In general genomics treats statistics as rituals, arguably even more so than often-criticized fields like epidemiology and economics. Data normalization and significance are thought of as incantations with ‘correct’ answers, not data transformations for which one needs to think through the flow of information. This is what leads to logic along the lines of “we’ve applied the ‘correct’ normalization, so we’re confident to move forward with downstream analyses”.

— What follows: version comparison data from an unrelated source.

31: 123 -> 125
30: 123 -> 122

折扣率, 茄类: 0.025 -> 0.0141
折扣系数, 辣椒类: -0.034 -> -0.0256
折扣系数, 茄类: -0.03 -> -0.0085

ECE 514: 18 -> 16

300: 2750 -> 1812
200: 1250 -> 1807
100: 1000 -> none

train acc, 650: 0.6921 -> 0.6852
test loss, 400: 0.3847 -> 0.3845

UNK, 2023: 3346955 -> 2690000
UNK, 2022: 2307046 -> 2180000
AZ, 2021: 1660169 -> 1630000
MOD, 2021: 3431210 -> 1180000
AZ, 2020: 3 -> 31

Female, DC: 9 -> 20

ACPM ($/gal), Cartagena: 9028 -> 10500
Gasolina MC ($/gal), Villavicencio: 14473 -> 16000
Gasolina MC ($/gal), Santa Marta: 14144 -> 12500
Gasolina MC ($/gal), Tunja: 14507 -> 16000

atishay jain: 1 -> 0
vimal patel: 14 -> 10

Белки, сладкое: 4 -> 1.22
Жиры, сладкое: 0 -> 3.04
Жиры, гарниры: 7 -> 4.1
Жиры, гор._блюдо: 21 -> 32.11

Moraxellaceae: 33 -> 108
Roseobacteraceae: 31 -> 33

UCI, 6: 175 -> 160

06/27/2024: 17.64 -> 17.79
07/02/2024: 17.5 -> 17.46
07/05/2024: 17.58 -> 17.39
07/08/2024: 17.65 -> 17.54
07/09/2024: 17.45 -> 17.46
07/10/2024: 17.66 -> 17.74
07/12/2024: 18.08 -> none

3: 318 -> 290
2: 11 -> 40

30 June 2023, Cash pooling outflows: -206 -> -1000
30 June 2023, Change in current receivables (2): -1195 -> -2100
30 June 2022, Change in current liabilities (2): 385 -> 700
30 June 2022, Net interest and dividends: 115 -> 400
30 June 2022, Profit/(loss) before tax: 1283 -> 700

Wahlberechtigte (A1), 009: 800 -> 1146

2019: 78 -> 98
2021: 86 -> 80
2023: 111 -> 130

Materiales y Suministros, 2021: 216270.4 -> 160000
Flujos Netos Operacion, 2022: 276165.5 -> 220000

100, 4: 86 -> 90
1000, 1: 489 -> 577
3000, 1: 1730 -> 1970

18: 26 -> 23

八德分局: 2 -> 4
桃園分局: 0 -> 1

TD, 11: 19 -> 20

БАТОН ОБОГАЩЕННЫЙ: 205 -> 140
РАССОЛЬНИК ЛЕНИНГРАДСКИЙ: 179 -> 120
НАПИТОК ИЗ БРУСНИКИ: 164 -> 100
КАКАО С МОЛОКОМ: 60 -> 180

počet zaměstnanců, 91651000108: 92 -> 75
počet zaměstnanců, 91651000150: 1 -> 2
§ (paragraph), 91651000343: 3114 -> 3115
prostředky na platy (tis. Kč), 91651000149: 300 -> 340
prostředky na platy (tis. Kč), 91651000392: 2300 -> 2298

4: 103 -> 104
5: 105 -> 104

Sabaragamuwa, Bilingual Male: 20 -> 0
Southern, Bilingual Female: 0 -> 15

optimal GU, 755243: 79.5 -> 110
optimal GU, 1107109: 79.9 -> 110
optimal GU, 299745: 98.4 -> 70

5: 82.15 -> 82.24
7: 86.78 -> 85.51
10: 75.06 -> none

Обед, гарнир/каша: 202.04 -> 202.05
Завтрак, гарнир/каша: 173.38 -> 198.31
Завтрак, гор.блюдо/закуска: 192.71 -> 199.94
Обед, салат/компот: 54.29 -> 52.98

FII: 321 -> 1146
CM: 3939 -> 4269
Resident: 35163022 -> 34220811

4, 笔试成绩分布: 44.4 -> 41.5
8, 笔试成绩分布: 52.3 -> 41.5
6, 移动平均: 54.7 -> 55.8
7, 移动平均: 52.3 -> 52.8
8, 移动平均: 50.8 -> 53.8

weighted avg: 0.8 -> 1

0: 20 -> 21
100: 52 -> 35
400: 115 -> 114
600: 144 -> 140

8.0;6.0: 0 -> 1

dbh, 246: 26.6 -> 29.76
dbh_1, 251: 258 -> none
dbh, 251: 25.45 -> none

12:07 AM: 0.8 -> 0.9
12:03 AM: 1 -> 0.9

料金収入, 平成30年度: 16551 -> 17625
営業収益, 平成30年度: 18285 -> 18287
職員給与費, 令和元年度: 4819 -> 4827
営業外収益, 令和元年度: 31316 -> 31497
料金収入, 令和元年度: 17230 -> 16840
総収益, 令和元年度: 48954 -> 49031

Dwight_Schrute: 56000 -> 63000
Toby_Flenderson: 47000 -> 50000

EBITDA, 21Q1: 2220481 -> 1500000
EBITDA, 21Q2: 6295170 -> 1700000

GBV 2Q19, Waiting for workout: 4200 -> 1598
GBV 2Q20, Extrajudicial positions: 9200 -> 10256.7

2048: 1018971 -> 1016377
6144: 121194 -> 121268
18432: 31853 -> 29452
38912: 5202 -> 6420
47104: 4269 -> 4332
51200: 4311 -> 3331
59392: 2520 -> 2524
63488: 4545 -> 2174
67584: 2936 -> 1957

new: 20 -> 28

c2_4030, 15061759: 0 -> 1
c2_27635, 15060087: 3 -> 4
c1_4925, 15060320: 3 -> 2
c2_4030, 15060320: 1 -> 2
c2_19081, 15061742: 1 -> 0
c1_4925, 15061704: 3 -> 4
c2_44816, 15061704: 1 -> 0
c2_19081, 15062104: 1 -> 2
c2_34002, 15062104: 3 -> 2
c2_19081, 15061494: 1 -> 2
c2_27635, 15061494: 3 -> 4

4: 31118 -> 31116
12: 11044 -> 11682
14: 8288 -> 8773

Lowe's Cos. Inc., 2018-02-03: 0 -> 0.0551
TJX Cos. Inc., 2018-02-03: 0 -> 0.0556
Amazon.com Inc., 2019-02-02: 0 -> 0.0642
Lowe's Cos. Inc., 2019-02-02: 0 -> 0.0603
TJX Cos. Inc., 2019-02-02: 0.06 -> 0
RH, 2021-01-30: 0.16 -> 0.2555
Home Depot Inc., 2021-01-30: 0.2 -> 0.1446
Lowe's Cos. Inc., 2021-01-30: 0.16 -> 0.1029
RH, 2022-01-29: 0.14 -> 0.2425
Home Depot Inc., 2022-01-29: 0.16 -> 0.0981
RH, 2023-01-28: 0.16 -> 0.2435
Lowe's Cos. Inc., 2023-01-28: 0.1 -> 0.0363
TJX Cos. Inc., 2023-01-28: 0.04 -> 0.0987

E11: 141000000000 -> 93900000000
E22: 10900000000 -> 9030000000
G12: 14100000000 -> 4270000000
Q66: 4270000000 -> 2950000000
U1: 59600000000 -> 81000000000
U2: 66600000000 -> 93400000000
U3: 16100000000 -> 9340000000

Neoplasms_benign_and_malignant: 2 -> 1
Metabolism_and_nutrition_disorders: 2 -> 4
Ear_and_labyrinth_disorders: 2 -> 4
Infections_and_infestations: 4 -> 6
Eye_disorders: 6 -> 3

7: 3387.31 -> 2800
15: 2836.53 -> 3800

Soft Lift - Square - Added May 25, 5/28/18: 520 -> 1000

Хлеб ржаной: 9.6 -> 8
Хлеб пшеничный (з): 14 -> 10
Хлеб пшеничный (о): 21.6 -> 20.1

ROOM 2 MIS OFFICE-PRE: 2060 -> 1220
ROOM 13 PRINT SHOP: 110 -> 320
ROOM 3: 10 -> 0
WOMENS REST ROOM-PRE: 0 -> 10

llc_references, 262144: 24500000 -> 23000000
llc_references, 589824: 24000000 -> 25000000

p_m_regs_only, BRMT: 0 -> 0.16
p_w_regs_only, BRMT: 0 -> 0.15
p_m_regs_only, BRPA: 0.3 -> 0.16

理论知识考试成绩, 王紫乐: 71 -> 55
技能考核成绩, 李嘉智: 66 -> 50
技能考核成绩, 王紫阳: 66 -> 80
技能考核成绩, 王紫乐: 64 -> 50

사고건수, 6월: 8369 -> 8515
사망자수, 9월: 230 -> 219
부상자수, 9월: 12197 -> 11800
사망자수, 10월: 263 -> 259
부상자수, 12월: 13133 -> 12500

Ranks can be useful, but I think too often statistically unsophisticated audience reach for these non-parametric approaches as a panacea when they can hide uncertainty. What’s the uncertainty/stability of a rank estimate? I think it’s more useful to think of ranking more generally as performing a similar role to a quantile normalization with respect to a reference distribution (e.g. to a normal distribution), in that it’s smoothing out the nonlinearities in the scale of a measurement.
Normalization can be needed at multiple scales, but ultimately, ranking at the subject level may be the most practical one (to me I don’t see a huge difference between rank normalization and quantile normalization to a reference distribution within a subject). If your technology _needs_ normalization at the batch level (e.g. at different sites or across an entire study population) _and_ your batches change in unpredictable ways between your model generation and application, then that probably means the tech is not reproducible enough to be driving these decisions.